Ms. Zhou & Mr. Liu

Ms. Zhou and Mr. Liu work on the outer edge of Wuyi.

Ms. Zhou is from Huangcun. Her uncle founded one of the early private yancha factories during the transition of the 1980s. Her cousin, You Yuqiong, is a National-level Intangible Cultural Heritage inheritor of the Wuyi yancha (Da Hong Pao) making technique—one of the first ten recognized in 2006, and the only woman among them.

She grew up between the mountains and the factory. In her twenties, she was sent to Guangzhou to manage the Yongsheng Yancha Factory shop in Fangcun, where the teas arrived directly from production.

Later, with Liu Mingdong, she opened a shop of their own. The teas came from the family factory, and from plots scattered across the mountains—one lot after another, each with its own character.

In time, they returned to Wuyi.

Their garden lies just beyond the boundary of the protected area. The land had never been worked. They cleared it and planted along the slopes. Shui xian and rou gui remain at the core, with other cultivars set alongside them.

Mr. Liu is from Shuinan village, on the same outer edge of Wuyi. On his mother’s side, his family comes from Jianyang, where white tea has long been made from xiao bai cha and shui xian.

After the planting, he worked alongside Ms. Zhou’s family under the guidance of her brother, Mr. Zhou Zeyou. The work took shape year by year. The handling grew more precise. The roasting followed, finding its rhythm.

The garden is tended entirely by hand, without chemical fertilizers or herbicides. Each year, the teas are tested against EU standards.


Zhou Zeyou is from Wuyi.

He is recognized as a Chinese Tea Master, a National First-Class Tea Evaluator and Processing Technician, and a Senior Tea Engineer. He is also listed in the Wuyishan Tea Expert Talent Pool.

He entered the Yongsheng Yancha Factory in 1993 and remained there until 2009. In his early years, he worked under You Yuqiong, learning within a lineage where repetition shaped understanding.

The work returned, day after day, to the same gestures. Each step repeated. Over time, roasting temperature, and the weight and timing of zuo qing—the controlled oxidation—shifted from something followed to something held instinctively in the hand.

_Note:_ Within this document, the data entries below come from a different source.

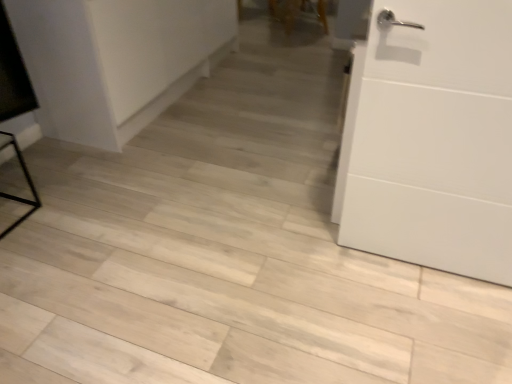
Image resolution: width=512 pixels, height=384 pixels. Identify the location of vacant area situated below white matte door at right (from a real-world perspective). (416, 264).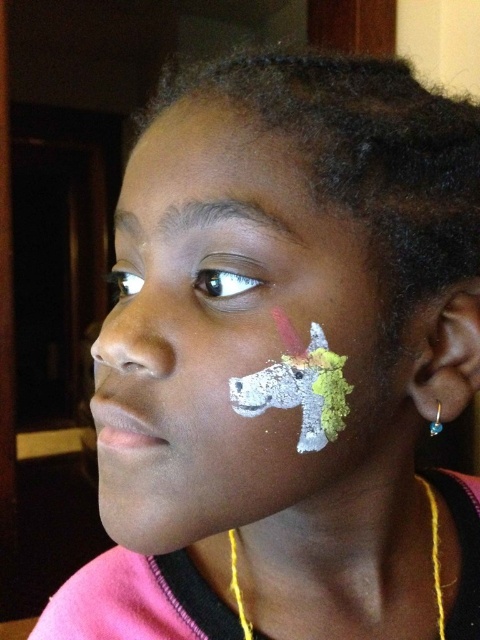
Looking at the young girl in the scene, which object is positioned lower on her face between the white matte unicorn face paint at lower right and the matte skin at upper center?

The white matte unicorn face paint at lower right is positioned below the matte skin at upper center, so it is lower on her face.

You are using a camera to take a photo of the young girl. The camera has a focus range of 12 inches. Can the camera focus on the point at point (242,509)?

The point at point (242,509) is 11.90 inches away from the camera. Since the camera requires a focus range of 12 inches, the camera cannot focus on the point at point (242,509) because it is slightly closer than the required distance.

You are a photographer taking a close up of the girl. The camera is focused on her face. You want to ensure the white matte unicorn face paint at lower right is in focus. Is it within the camera focus range of 10 inches? Please explain.

The white matte unicorn face paint at lower right is 10.37 inches from camera. Since the focus range is 10 inches, it is slightly out of focus. The photographer should move closer by 0.37 inches to ensure it is in focus.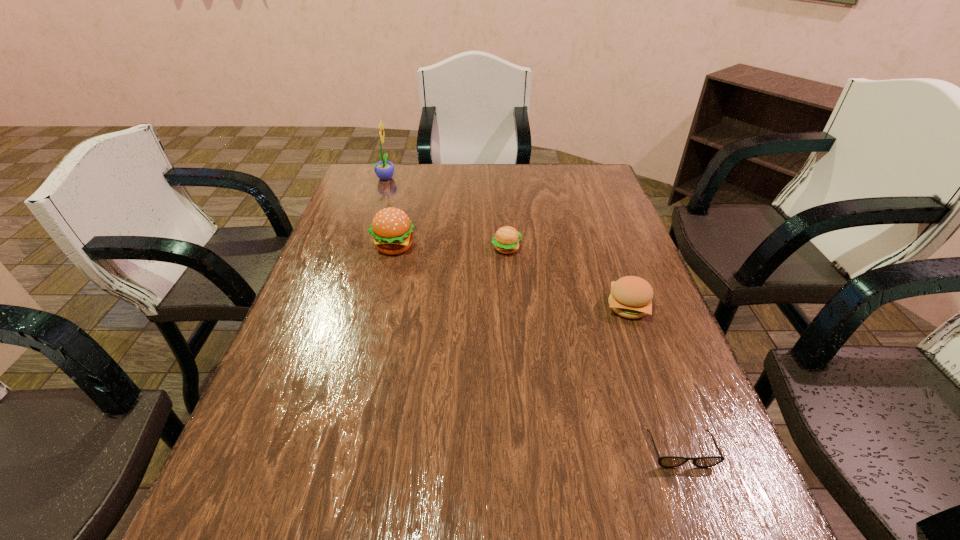
Locate an element on the screen. free spot between the second tallest hamburger and the tallest hamburger is located at coordinates (511, 276).

In order to click on vacant space that's between the leftmost hamburger and the nearest object in this screenshot , I will do `click(537, 348)`.

Locate an element on the screen. This screenshot has width=960, height=540. blank region between the third object from left to right and the sunflower is located at coordinates (446, 213).

Where is `empty space between the second tallest object and the fourth farthest object`? empty space between the second tallest object and the fourth farthest object is located at coordinates (511, 276).

The height and width of the screenshot is (540, 960). Find the location of `empty space between the fourth farthest object and the tallest hamburger`. empty space between the fourth farthest object and the tallest hamburger is located at coordinates (511, 276).

Identify which object is the fourth closest to the third object from left to right. Please provide its 2D coordinates. Your answer should be formatted as a tuple, i.e. [(x, y)], where the tuple contains the x and y coordinates of a point satisfying the conditions above.

[(666, 461)]

Locate which object ranks third in proximity to the third object from left to right. Please provide its 2D coordinates. Your answer should be formatted as a tuple, i.e. [(x, y)], where the tuple contains the x and y coordinates of a point satisfying the conditions above.

[(384, 170)]

Choose which hamburger is the third nearest neighbor to the sunflower. Please provide its 2D coordinates. Your answer should be formatted as a tuple, i.e. [(x, y)], where the tuple contains the x and y coordinates of a point satisfying the conditions above.

[(631, 297)]

Where is `hamburger that stands as the closest to the rightmost hamburger`? This screenshot has height=540, width=960. hamburger that stands as the closest to the rightmost hamburger is located at coordinates (506, 240).

You are a GUI agent. You are given a task and a screenshot of the screen. Output one action in this format:
    pyautogui.click(x=<x>, y=<y>)
    Task: Click on the vacant space that satisfies the following two spatial constraints: 1. on the front side of the leftmost hamburger; 2. on the left side of the shortest hamburger
    
    Given the screenshot: What is the action you would take?
    pyautogui.click(x=394, y=248)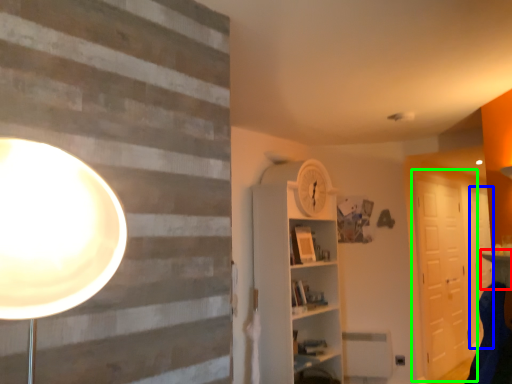
Question: Based on their relative distances, which object is nearer to table (highlighted by a red box)? Choose from door (highlighted by a blue box) and barn door (highlighted by a green box).

Choices:
 (A) door
 (B) barn door

Answer: (B)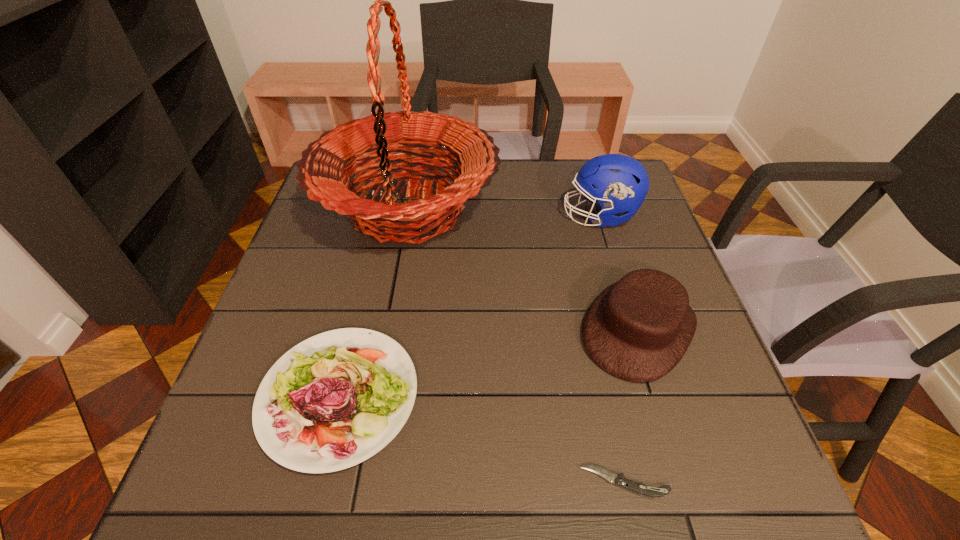
You are a GUI agent. You are given a task and a screenshot of the screen. Output one action in this format:
    pyautogui.click(x=<x>, y=<y>)
    Task: Click on the free space between the salad plate and the shortest object
    The image size is (960, 540).
    Given the screenshot: What is the action you would take?
    pyautogui.click(x=482, y=439)

This screenshot has height=540, width=960. Find the location of `unoccupied position between the third tallest object and the football helmet`. unoccupied position between the third tallest object and the football helmet is located at coordinates pos(619,272).

You are a GUI agent. You are given a task and a screenshot of the screen. Output one action in this format:
    pyautogui.click(x=<x>, y=<y>)
    Task: Click on the vacant space that's between the basket and the fourth tallest object
    
    Given the screenshot: What is the action you would take?
    pyautogui.click(x=373, y=303)

The height and width of the screenshot is (540, 960). What are the coordinates of `free spot between the football helmet and the third shortest object` in the screenshot? It's located at (619, 272).

I want to click on vacant area that lies between the second tallest object and the tallest object, so click(504, 212).

At what (x,y) coordinates should I click in order to perform the action: click on free space between the third tallest object and the football helmet. Please return your answer as a coordinate pair (x, y). Looking at the image, I should click on (619, 272).

Locate an element on the screen. The width and height of the screenshot is (960, 540). free spot between the second shortest object and the fourth shortest object is located at coordinates (469, 306).

Find the location of a particular element. This screenshot has height=540, width=960. blank region between the basket and the second tallest object is located at coordinates (504, 212).

You are a GUI agent. You are given a task and a screenshot of the screen. Output one action in this format:
    pyautogui.click(x=<x>, y=<y>)
    Task: Click on the third closest object to the third shortest object
    
    Given the screenshot: What is the action you would take?
    pyautogui.click(x=619, y=183)

Find the location of a particular element. object that can be found as the fourth closest to the shortest object is located at coordinates (619, 183).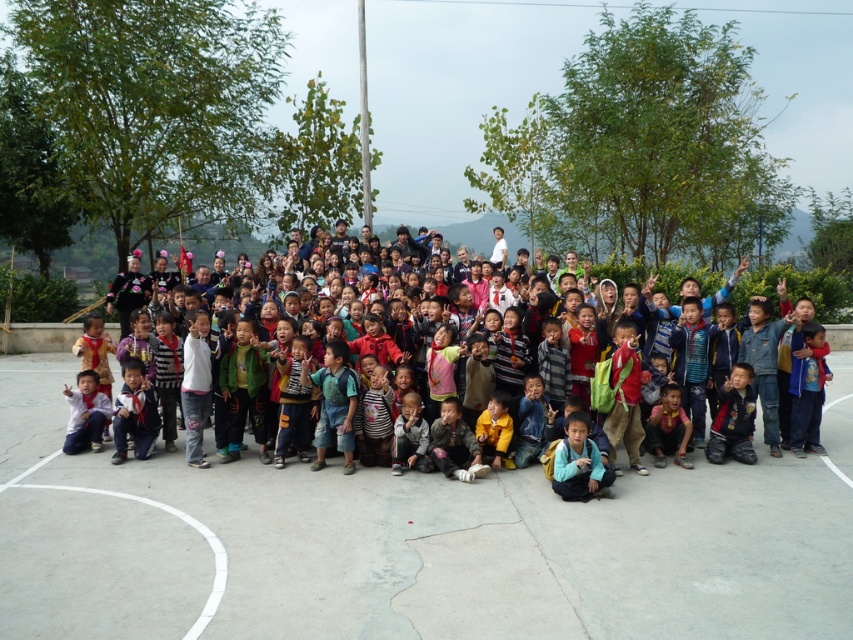
You are a photographer trying to capture a photo of the gray concrete basketball court at center and the multicolored clothing at center. Which object should you focus on first if you want to ensure both are in focus without adjusting the camera settings?

The gray concrete basketball court at center is shorter in height compared to the multicolored clothing at center. Since the basketball court is closer to the camera, you should focus on the gray concrete basketball court at center first to ensure both are in focus.

You are standing at the entrance of the sports court and want to walk directly to the gray concrete basketball court at center. According to the coordinates provided, in which direction should you move relative to your current position?

The gray concrete basketball court at center is located at point 0.848 on the x and 0.485 on the y coordinates. Since you are at the entrance, which is likely at a lower x or y coordinate, you should move towards increasing x and y directions to reach the court.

The mountain plots in Huangcun come from his family. There are older bushes, later plantings, and a few lao cong trees. Different cultivars are worked together, batch by batch. The leaf is taken as it comes; the roasting is decided only once it begins to खुल, to reveal itself.

In recent years, he has taken on apprentices. Some bring their own zheng yan plots, from the core rock area. During the season, they ask him to finish their batches. He moves from mountain to mountain, completing one lot, then another.

He is present each spring at the Wuyishan evaluations, and at private competitions during the Cross-Strait Tea Expo, where he works on standard sample replication and technical assessment.